* _AIM OF THE EXERCISE_
Recast everything in the items below, from the line containing "Page size: 1754x1241." down to the line containing "title Circuitos virtuales", as a Markdown table with two columns: Row, which numbers the lines, and Line, which holds the line itself. Leave out blank lines.

* _MATERIAL FOR THIS EXERCISE_
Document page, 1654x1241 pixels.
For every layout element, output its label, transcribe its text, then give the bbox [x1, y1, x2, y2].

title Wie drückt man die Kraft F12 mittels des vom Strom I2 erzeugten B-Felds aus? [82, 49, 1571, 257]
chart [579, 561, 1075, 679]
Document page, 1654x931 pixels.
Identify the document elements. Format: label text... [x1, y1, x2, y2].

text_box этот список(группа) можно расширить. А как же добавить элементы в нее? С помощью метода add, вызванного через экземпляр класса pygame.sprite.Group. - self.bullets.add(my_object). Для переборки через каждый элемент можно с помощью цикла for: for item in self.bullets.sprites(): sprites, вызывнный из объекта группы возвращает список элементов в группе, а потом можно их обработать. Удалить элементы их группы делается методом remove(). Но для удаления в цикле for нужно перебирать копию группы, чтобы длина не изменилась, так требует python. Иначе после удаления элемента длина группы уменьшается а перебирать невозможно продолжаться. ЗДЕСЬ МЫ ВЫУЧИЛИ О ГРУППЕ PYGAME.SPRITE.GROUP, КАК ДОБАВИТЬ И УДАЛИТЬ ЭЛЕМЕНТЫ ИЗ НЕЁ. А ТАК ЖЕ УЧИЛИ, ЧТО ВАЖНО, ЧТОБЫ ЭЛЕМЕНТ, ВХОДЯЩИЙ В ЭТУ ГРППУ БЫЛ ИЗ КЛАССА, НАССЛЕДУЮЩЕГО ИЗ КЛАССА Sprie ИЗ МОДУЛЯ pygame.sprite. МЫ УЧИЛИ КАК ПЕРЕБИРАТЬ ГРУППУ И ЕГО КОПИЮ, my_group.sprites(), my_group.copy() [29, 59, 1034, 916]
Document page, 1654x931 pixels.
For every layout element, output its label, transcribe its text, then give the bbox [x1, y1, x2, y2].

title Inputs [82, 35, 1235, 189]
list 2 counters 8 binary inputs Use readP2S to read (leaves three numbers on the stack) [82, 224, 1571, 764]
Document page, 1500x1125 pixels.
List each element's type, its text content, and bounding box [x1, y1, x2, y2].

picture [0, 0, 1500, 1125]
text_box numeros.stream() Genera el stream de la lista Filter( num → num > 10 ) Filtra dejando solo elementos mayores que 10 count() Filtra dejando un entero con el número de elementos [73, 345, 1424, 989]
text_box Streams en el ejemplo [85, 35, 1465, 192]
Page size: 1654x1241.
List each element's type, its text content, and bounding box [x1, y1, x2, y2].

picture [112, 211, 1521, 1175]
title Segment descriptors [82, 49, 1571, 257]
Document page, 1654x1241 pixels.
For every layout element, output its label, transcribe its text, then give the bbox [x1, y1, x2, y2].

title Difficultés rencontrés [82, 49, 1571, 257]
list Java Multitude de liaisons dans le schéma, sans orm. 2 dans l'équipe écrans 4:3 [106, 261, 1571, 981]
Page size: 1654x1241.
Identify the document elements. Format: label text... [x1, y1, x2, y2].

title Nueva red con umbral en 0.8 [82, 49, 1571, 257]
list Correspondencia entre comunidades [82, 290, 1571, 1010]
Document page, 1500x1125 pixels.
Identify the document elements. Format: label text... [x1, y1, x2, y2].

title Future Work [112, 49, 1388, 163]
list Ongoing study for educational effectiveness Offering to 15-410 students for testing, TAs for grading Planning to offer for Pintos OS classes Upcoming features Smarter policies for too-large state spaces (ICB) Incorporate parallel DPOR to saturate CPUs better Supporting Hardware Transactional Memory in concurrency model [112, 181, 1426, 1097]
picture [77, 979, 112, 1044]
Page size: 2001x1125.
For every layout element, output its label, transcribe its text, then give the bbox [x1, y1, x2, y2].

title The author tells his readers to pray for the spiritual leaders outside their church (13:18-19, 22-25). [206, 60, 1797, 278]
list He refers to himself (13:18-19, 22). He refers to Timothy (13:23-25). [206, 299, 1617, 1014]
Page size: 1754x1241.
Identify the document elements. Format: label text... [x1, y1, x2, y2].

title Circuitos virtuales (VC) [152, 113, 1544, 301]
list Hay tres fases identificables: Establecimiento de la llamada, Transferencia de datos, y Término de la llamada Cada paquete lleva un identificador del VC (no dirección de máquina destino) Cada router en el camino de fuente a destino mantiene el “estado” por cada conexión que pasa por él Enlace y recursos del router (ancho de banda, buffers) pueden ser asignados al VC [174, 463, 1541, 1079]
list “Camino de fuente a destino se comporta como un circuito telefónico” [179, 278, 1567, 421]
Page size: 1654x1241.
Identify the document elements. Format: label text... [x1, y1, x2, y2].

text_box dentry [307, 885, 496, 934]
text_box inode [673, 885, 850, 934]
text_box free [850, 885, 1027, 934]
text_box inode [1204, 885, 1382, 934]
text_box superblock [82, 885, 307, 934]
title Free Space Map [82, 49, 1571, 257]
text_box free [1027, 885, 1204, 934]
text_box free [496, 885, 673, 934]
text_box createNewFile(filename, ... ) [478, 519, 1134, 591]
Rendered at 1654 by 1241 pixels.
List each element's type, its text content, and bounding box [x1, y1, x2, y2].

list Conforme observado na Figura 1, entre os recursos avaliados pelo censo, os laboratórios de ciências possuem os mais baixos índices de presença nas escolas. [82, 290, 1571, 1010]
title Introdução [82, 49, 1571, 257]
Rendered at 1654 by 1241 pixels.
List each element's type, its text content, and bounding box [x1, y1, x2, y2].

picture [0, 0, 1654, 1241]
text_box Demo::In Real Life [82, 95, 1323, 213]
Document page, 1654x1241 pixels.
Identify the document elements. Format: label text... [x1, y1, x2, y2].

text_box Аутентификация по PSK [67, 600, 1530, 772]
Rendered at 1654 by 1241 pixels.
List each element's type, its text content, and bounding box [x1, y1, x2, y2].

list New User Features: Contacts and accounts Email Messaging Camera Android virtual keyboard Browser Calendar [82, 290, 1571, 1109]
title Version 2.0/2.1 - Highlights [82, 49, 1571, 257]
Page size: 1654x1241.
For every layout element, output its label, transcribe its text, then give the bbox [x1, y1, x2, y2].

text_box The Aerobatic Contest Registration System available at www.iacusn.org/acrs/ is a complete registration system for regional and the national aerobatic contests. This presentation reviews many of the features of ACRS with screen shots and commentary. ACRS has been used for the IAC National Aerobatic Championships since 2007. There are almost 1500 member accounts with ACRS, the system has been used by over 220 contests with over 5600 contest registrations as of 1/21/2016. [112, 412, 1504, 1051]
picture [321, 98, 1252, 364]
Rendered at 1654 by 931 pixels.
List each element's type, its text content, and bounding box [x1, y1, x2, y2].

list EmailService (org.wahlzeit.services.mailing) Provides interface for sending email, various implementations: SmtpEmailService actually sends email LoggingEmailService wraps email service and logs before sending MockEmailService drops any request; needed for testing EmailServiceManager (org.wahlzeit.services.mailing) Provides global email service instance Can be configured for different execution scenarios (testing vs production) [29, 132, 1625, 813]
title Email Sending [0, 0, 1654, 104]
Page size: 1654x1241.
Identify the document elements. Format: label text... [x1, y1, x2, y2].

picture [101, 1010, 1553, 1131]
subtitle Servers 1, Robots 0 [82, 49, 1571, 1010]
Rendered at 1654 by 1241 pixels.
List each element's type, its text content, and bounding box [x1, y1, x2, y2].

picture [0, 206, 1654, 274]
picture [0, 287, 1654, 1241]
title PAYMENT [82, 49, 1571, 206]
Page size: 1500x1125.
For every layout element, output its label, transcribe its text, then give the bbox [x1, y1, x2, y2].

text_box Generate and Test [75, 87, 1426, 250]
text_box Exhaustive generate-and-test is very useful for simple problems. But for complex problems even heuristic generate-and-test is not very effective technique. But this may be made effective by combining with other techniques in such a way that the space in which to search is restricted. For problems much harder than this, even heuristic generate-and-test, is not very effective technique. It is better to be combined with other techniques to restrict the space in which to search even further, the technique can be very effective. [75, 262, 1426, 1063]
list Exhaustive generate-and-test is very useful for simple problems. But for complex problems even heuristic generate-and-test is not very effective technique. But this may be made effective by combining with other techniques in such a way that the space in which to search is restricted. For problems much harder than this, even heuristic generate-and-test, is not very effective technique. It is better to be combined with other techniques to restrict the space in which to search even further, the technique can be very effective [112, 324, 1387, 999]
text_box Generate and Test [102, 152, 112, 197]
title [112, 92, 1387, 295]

* _ANSWER IN FULL_
| Row | Line |
|---|---|
| 1 | Page size: 1754x1241. |
| 2 | Identify the document elements. Format: label text... [x1, y1, x2, y2]. |
| 3 | title Circuitos virtuales (VC) [152, 113, 1544, 301] |